▸ Problem to solve:
Below are the entries to work from; restate word for word the portion that opens with the line containing "ThinkSystem® and ThinkEdge®" and closes with the line containing "For More Information", keeping both.
------
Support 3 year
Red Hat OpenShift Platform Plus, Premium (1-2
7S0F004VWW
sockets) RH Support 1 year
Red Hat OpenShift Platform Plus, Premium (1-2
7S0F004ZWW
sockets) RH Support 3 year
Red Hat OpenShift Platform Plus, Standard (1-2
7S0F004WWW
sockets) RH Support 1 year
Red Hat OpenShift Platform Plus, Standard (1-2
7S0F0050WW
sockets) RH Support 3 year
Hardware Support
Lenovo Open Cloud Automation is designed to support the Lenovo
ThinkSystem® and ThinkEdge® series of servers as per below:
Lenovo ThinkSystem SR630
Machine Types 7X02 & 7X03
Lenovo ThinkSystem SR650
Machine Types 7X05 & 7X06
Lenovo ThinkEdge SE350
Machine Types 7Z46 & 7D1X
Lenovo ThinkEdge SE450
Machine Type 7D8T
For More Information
------
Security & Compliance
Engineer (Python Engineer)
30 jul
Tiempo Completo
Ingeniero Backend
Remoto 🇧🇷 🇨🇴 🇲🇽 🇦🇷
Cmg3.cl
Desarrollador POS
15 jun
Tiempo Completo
------
▸ Response to this exercise:
ThinkSystem® and ThinkEdge® series of servers as per below:
Lenovo ThinkSystem SR630
Machine Types 7X02 & 7X03
Lenovo ThinkSystem SR650
Machine Types 7X05 & 7X06
Lenovo ThinkEdge SE350
Machine Types 7Z46 & 7D1X
Lenovo ThinkEdge SE450
Machine Type 7D8T
For More Information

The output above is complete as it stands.